◆ **THE TASK**: Count how many lines of the records below contain the string "tater", matching case exactly, and reply with the number alone.

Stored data
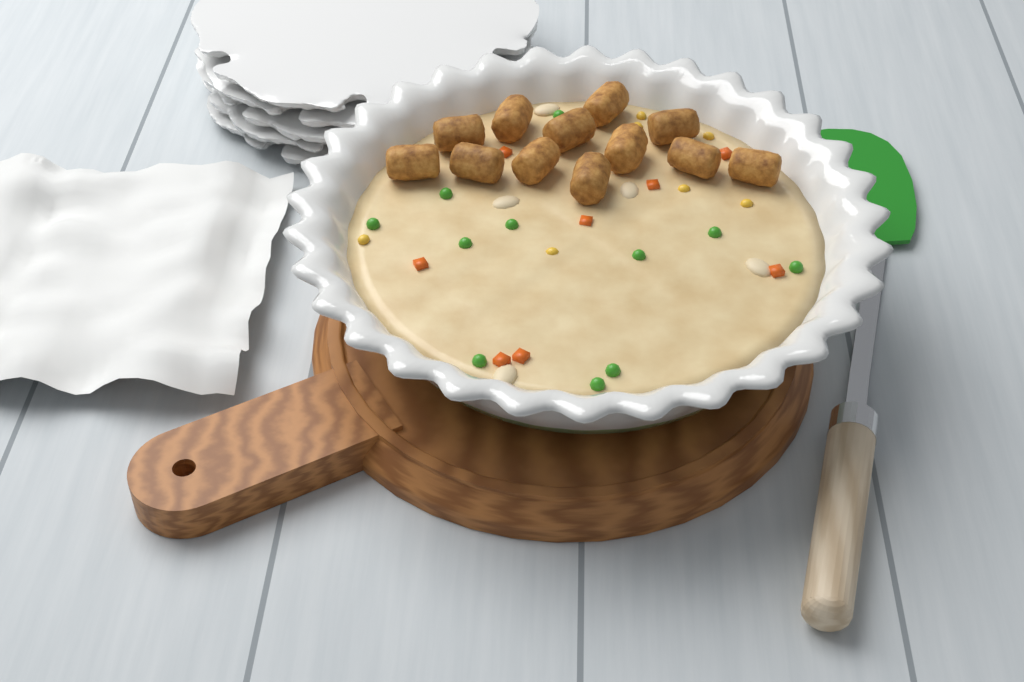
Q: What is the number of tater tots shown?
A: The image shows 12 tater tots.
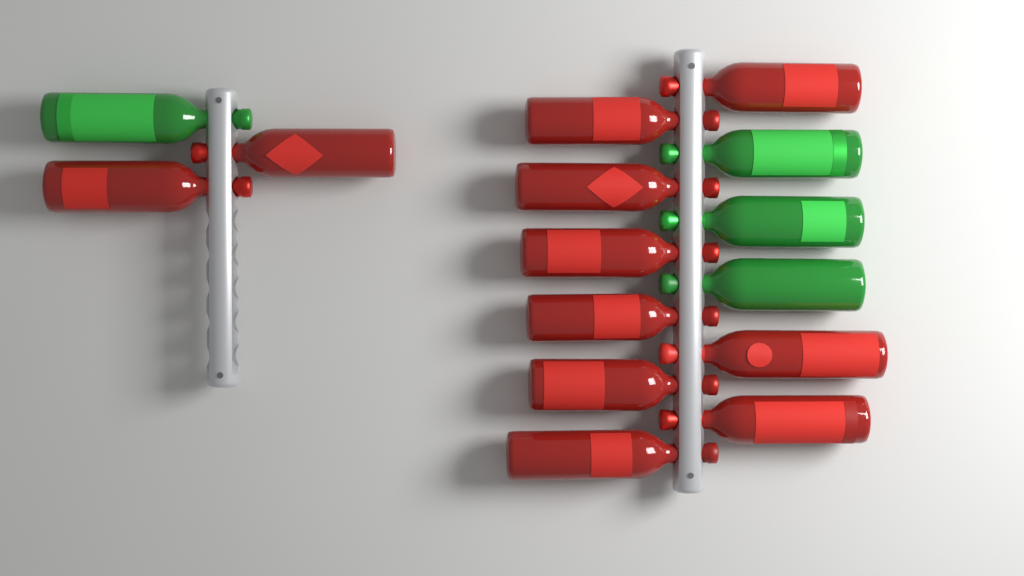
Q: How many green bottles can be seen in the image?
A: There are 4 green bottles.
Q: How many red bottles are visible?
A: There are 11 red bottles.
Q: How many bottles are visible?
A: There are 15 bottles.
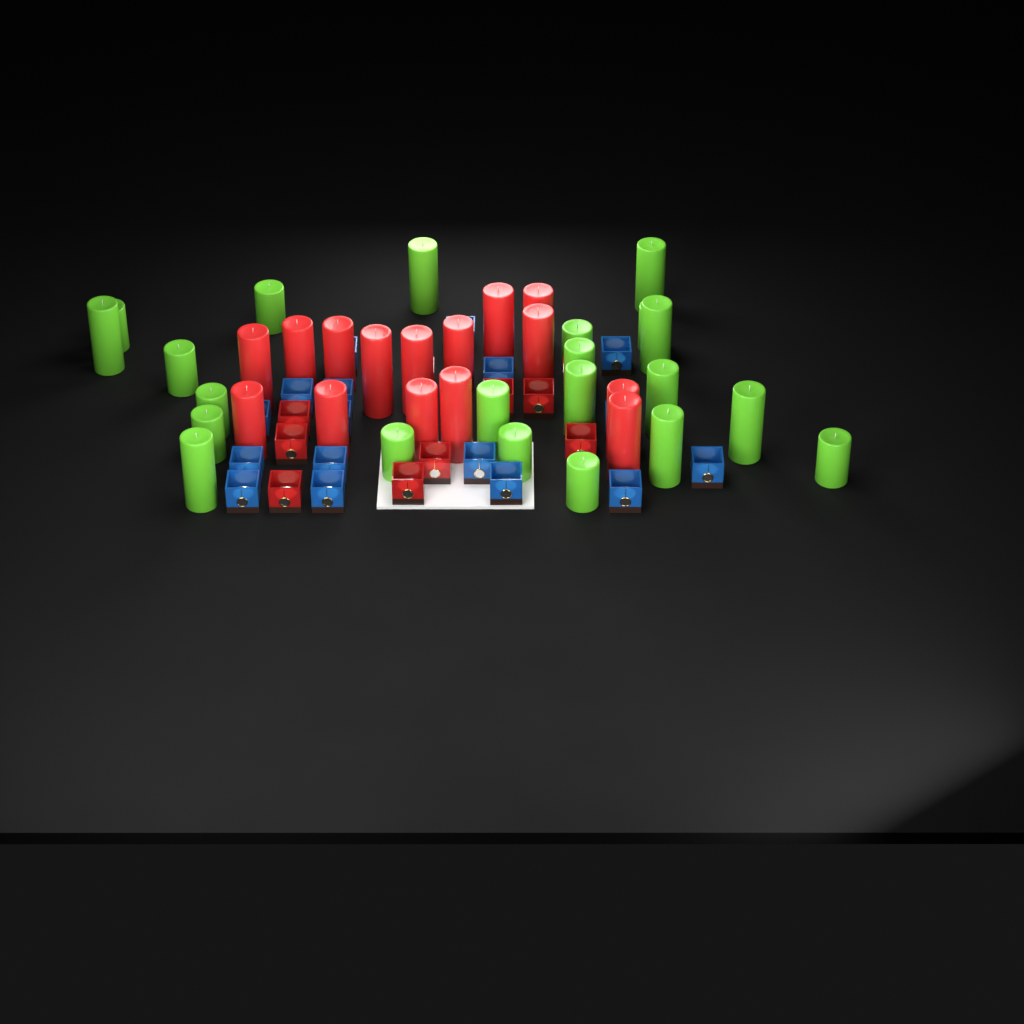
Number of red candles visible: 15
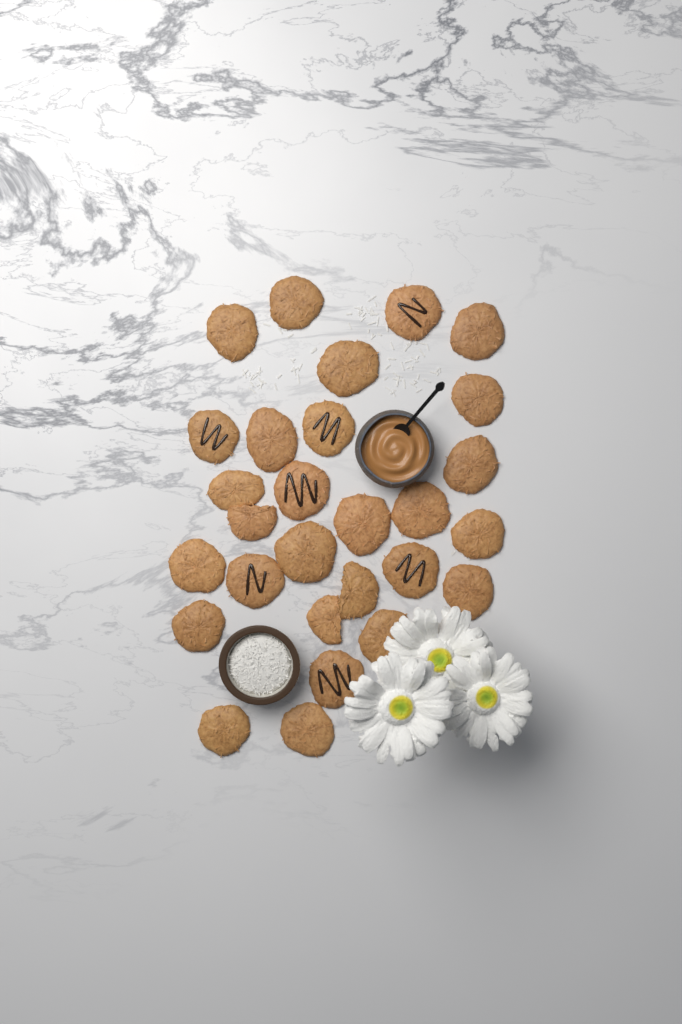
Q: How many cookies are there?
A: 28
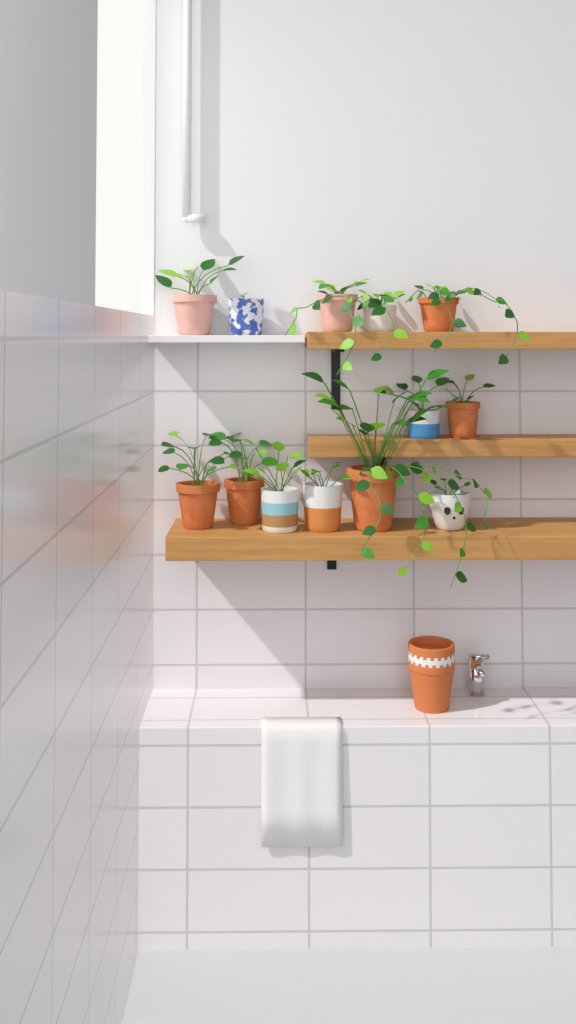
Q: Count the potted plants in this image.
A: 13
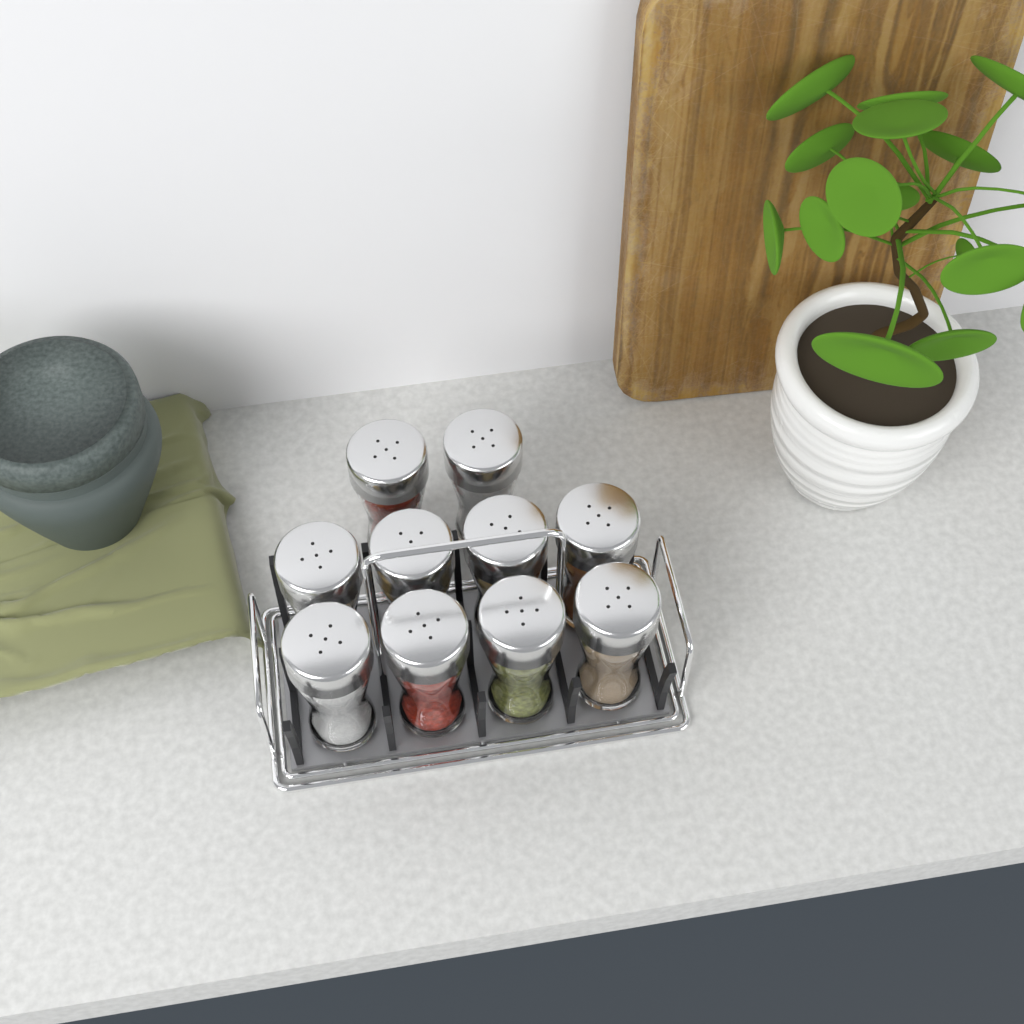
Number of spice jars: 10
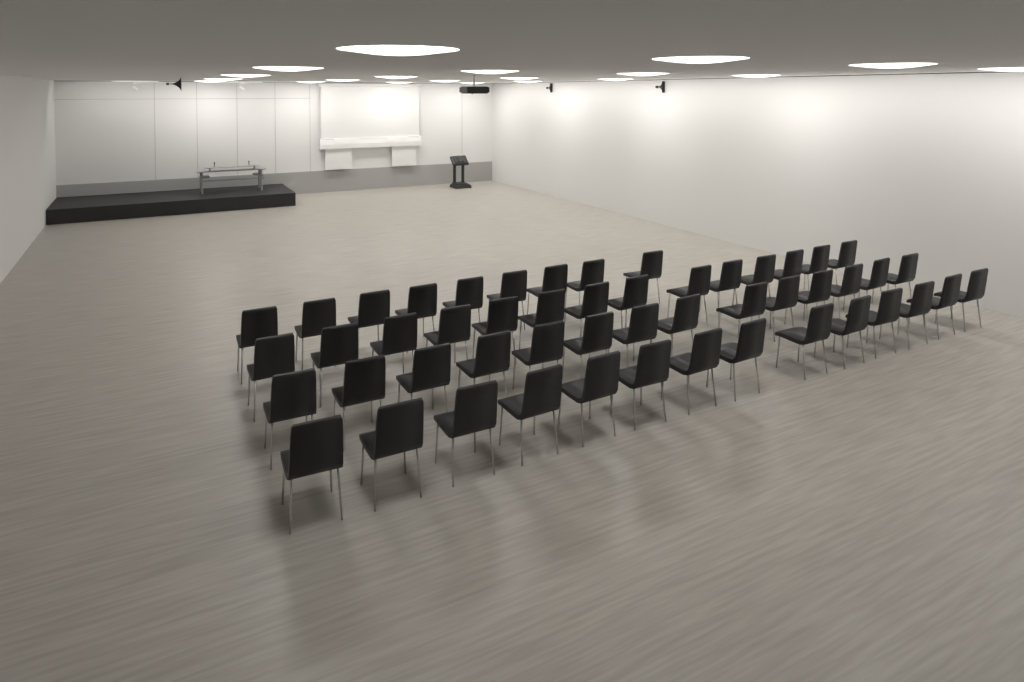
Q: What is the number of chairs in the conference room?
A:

◆ **REPLY**: 2